> [INFORMATION SUPPLIED]:
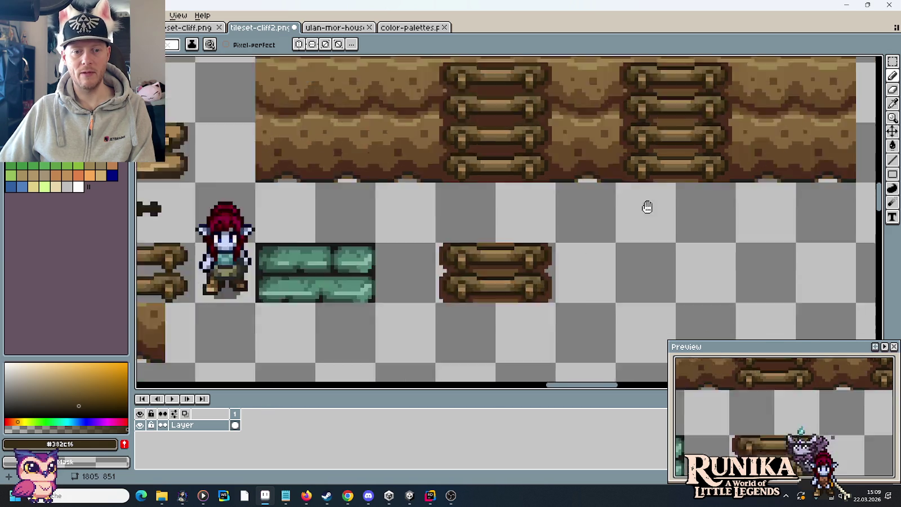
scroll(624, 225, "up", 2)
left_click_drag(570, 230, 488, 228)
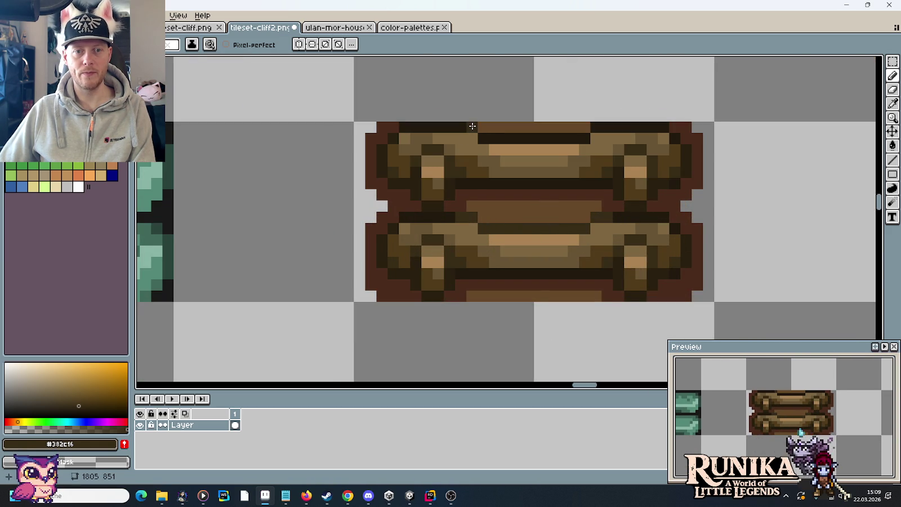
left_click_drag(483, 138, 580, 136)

> [WORK ITEM]: Write out each line again, exactly as it appears above, except for any picture.

> [WRITTEN RESPONSE]:
scroll(624, 225, "up", 2)
left_click_drag(570, 230, 488, 228)
left_click_drag(483, 138, 580, 136)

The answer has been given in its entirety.